There are three questions that I need answered before I can offer advice:

  1. Are you in good general health? (This means you have no health conditions that would likely cause you severe disability or death within the next 10 years?)
  2. Are you of African descent?
  3. If you are not of African descent, was your brother under age 60 when he was diagnosed with prostate cancer?

If your answer to question one is “No,” you are not in good health, I would advise against your getting the PSA test. Why? Because someone in poor health is more likely to die from some cause other than prostate cancer. So there is little benefit in being tested and treated for prostate cancer.

If your answer to question one is ”Yes,” you are in good health, and your answer to question two or three is ”Yes,” then you should consider getting the PSA test.

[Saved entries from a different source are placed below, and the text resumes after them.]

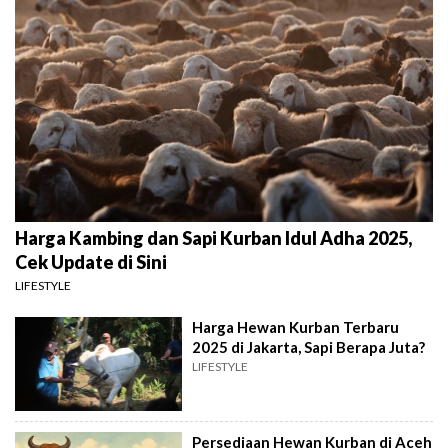
Harga Kambing dan Sapi Kurban Idul Adha 2025,
Cek Update di Sini
LIFESTYLE
Harga Hewan Kurban Terbaru
2025 di Jakarta, Sapi Berapa Juta?
LIFESTYLE
Persediaan Hewan Kurban di Aceh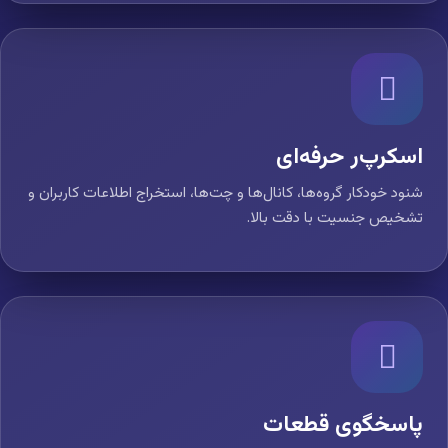
اسکرپ‌ر حرفه‌ای
شنود خودکار گروه‌ها، کانال‌ها و چت‌ها، استخراج اطلاعات کاربران و
تشخیص جنسیت با دقت بالا.
پاسخگوی قطعات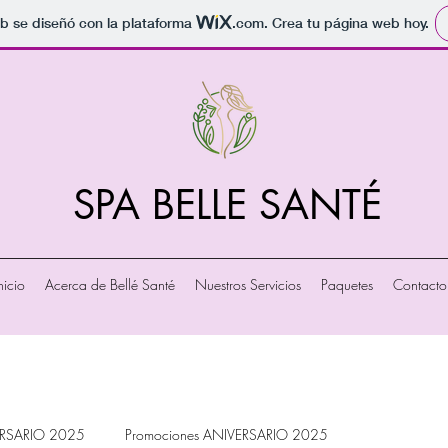
b se diseñó con la plataforma
.com
. Crea tu página web hoy.
SPA BELLE SANTÉ
nicio
Acerca de Bellé Santé
Nuestros Servicios
Paquetes
Contacto
ERSARIO 2025
Promociones ANIVERSARIO 2025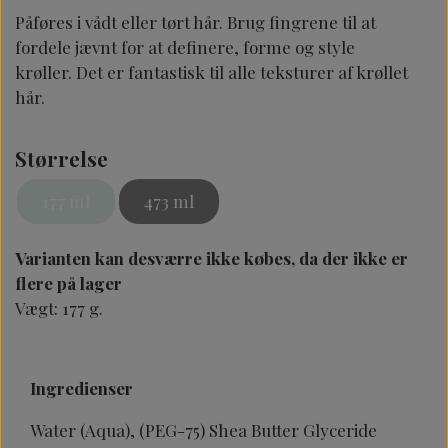
Påføres i vådt eller tørt hår. Brug fingrene til at
fordele jævnt for at definere, forme og style
krøller. Det er fantastisk til alle teksturer af krøllet
hår.
Størrelse
177 ml
473 ml
Varianten kan desværre ikke købes, da der ikke er
flere på lager
Vægt: 177 g.
Ingredienser
Water (Aqua), (PEG-75) Shea Butter Glyceride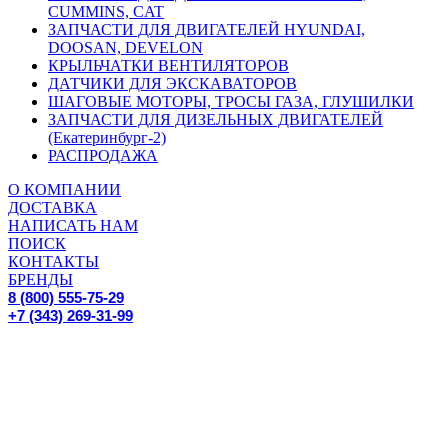
CUMMINS, CAT
ЗАПЧАСТИ ДЛЯ ДВИГАТЕЛЕЙ HYUNDAI,
DOOSAN, DEVELON
КРЫЛЬЧАТКИ ВЕНТИЛЯТОРОВ
ДАТЧИКИ ДЛЯ ЭКСКАВАТОРОВ
ШАГОВЫЕ МОТОРЫ, ТРОСЫ ГАЗА, ГЛУШИЛКИ
ЗАПЧАСТИ ДЛЯ ДИЗЕЛЬНЫХ ДВИГАТЕЛЕЙ
(Екатеринбург-2)
РАСПРОДАЖА
О КОМПАНИИ
ДОСТАВКА
НАПИСАТЬ НАМ
ПОИСК
КОНТАКТЫ
БРЕНДЫ
8 (800) 555-75-29
+7 (343) 269-31-99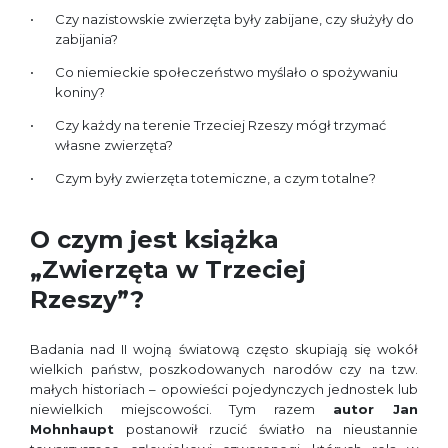
Czy nazistowskie zwierzęta były zabijane, czy służyły do
zabijania?
Co niemieckie społeczeństwo myślało o spożywaniu
koniny?
Czy każdy na terenie Trzeciej Rzeszy mógł trzymać
własne zwierzęta?
Czym były zwierzęta totemiczne, a czym totalne?
O czym jest książka
„Zwierzęta w Trzeciej
Rzeszy”?
Badania nad II wojną światową często skupiają się wokół
wielkich państw, poszkodowanych narodów czy na tzw.
małych historiach – opowieści pojedynczych jednostek lub
niewielkich miejscowości. Tym razem
autor Jan
Mohnhaupt
postanowił rzucić światło na nieustannie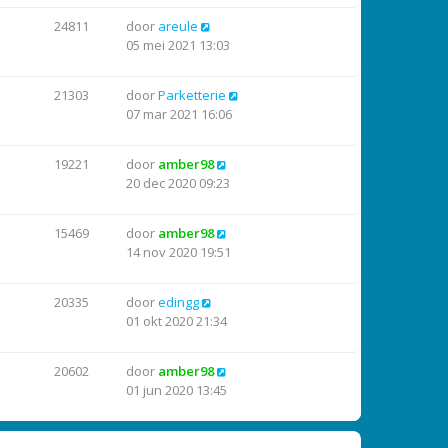
24811
door
areule
05 mei 2021 13:03
21303
door
Parketterie
07 mar 2021 16:06
19221
door
amber98
20 dec 2020 09:23
15469
door
amber98
14 nov 2020 19:51
20335
door
edingg
01 okt 2020 21:34
20602
door
amber98
01 jun 2020 13:45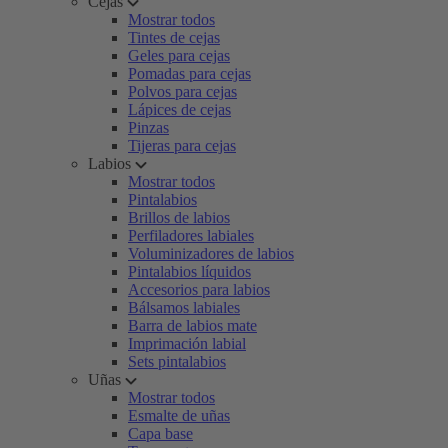
Cejas
Mostrar todos
Tintes de cejas
Geles para cejas
Pomadas para cejas
Polvos para cejas
Lápices de cejas
Pinzas
Tijeras para cejas
Labios
Mostrar todos
Pintalabios
Brillos de labios
Perfiladores labiales
Voluminizadores de labios
Pintalabios líquidos
Accesorios para labios
Bálsamos labiales
Barra de labios mate
Imprimación labial
Sets pintalabios
Uñas
Mostrar todos
Esmalte de uñas
Capa base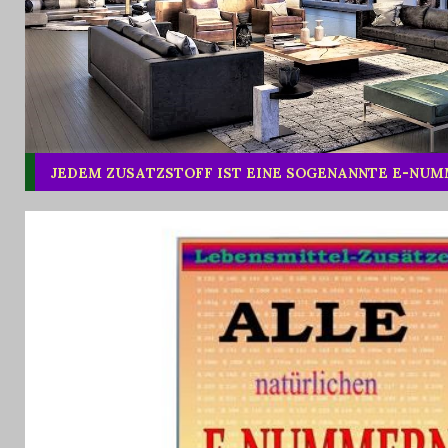
JEDEM ZUSATZSTOFF IST EINE SOGENANNTE E-NU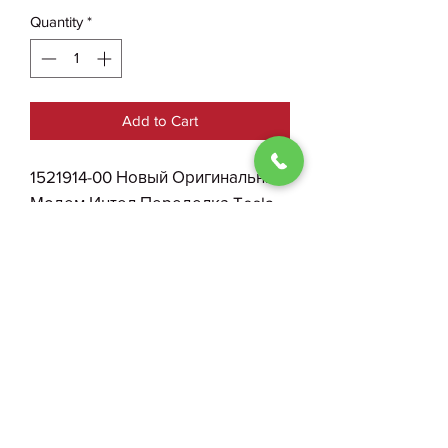
Quantity
*
Add to Cart
1521914-00 Новый Оригинальный
Модем Интел Переделка Tesla
Model 3/Y/S/X
0930004210
Public Offer Agreement
Individual entrepreneur Kostenko I. O.
TIN:
3268115478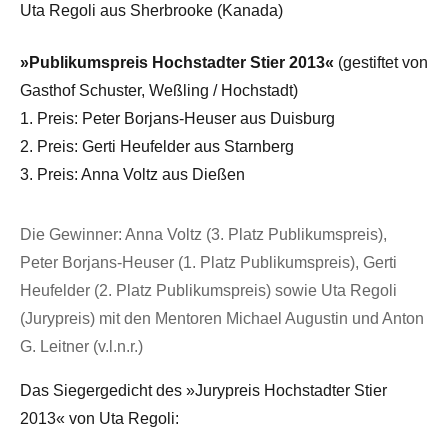
Uta Regoli aus Sherbrooke (Kanada)
»Publikumspreis Hochstadter Stier 2013«
(gestiftet von
Gasthof Schuster, Weßling / Hochstadt)
1. Preis: Peter Borjans-Heuser aus Duisburg
2. Preis: Gerti Heufelder aus Starnberg
3. Preis: Anna Voltz aus Dießen
Die Gewinner: Anna Voltz (3. Platz Publikumspreis),
Peter Borjans-Heuser (1. Platz Publikumspreis), Gerti
Heufelder (2. Platz Publikumspreis) sowie Uta Regoli
(Jurypreis) mit den Mentoren Michael Augustin und Anton
G. Leitner (v.l.n.r.)
Das Siegergedicht des »Jurypreis Hochstadter Stier
2013« von Uta Regoli: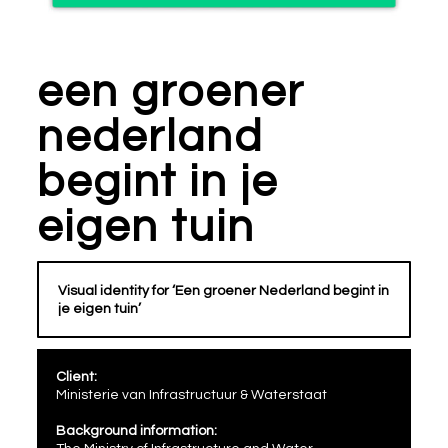
een groener
nederland
begint in je
eigen tuin
Visual identity for ‘Een groener Nederland begint in
je eigen tuin’
Client:
Ministerie van Infrastructuur & Waterstaat
Background information: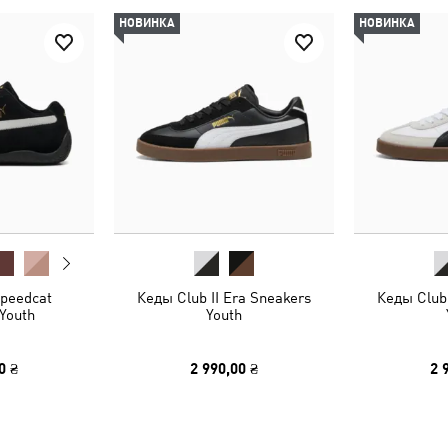
НОВИНКА
НОВИНКА
peedcat
Кеды Club II Era Sneakers
Кеды Club 
Youth
Youth
0 ₴
2 990,00 ₴
2 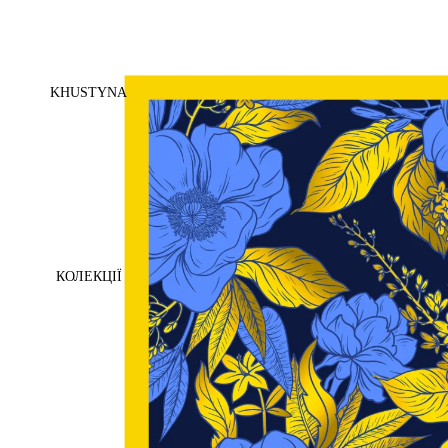
KHUSTYNA
КОЛЕКЦІЇ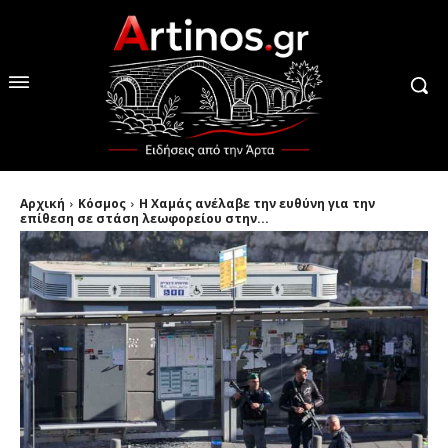
Αρχική
Κόσμος
Η Χαμάς ανέλαβε την ευθύνη για την
επίθεση σε στάση λεωφορείου στην...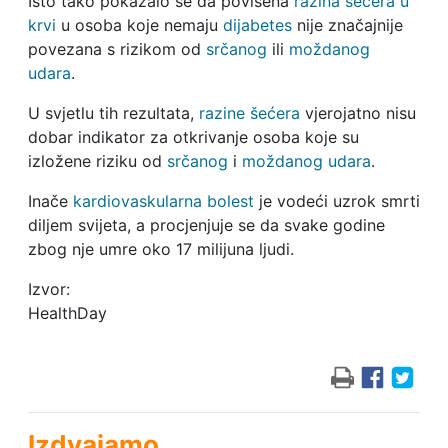
Isto tako pokazalo se da povišena
razina šećera u
krvi
u osoba koje nemaju
dijabetes
nije značajnije
povezana s rizikom od
srčanog
ili
moždanog
udara
.
U svjetlu tih rezultata,
razine šećera
vjerojatno nisu
dobar indikator za otkrivanje osoba koje su
izložene riziku od
srčanog
i
moždanog udara
.
Inače
kardiovaskularna bolest
je vodeći uzrok smrti
diljem svijeta, a procjenjuje se da svake godine
zbog nje umre oko 17 milijuna ljudi.
Izvor:
HealthDay
Izdvajamo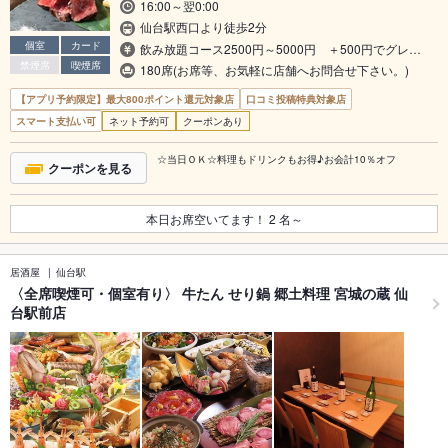
16:00～翌0:00
仙台駅西口より徒歩2分
個室
カード
飲み放題コース2500円～5000円 ＋500円でグレ…
禁煙席
喫煙席
180席(お席等、お気軽に店舗へお問合せ下さい。)
【アプリ予約限定】最大800ポイント還元対象店
口コミ投稿特典対象店
スマート支払い可
ネット予約可
クーポンあり
☆当日ＯＫ☆料理もドリンクもお得♪お会計10％オフ
クーポンを見る
本日お席空いてます！
2
名～
居酒屋
仙台駅
〈全席喫煙可・個室有り〉 牛たん せり鍋 郷土料理 宮城の蔵 仙
台駅前店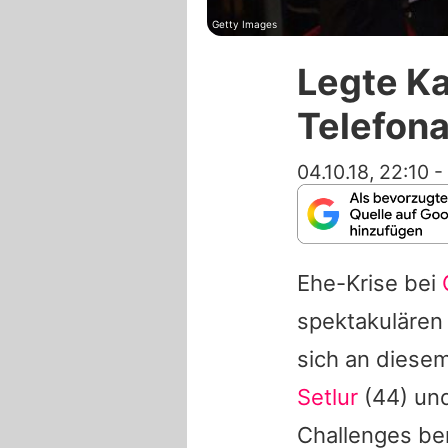
Getty Images
Legte Ka
Telefona
04.10.18, 22:10
-
Ehe-Krise bei
spektakulären
sich an diese
Setlur
(44) un
Challenges be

Keep in mind that even if your brother died of prostate cancer that was diagnosed before he reached age 50 and/or you are of African ancestry, you are still more likely to die from some cause other than prostate cancer. But, it is likely that your risk of aggressive prostate cancer is higher than average.

You should review all the possible complications of testing and prostate cancer treatment before getting the PSA test. If you decide you want the test, tell your doctor. If your doctor agrees (I would), he or she will also perform a digital rectal examination as part of the screening.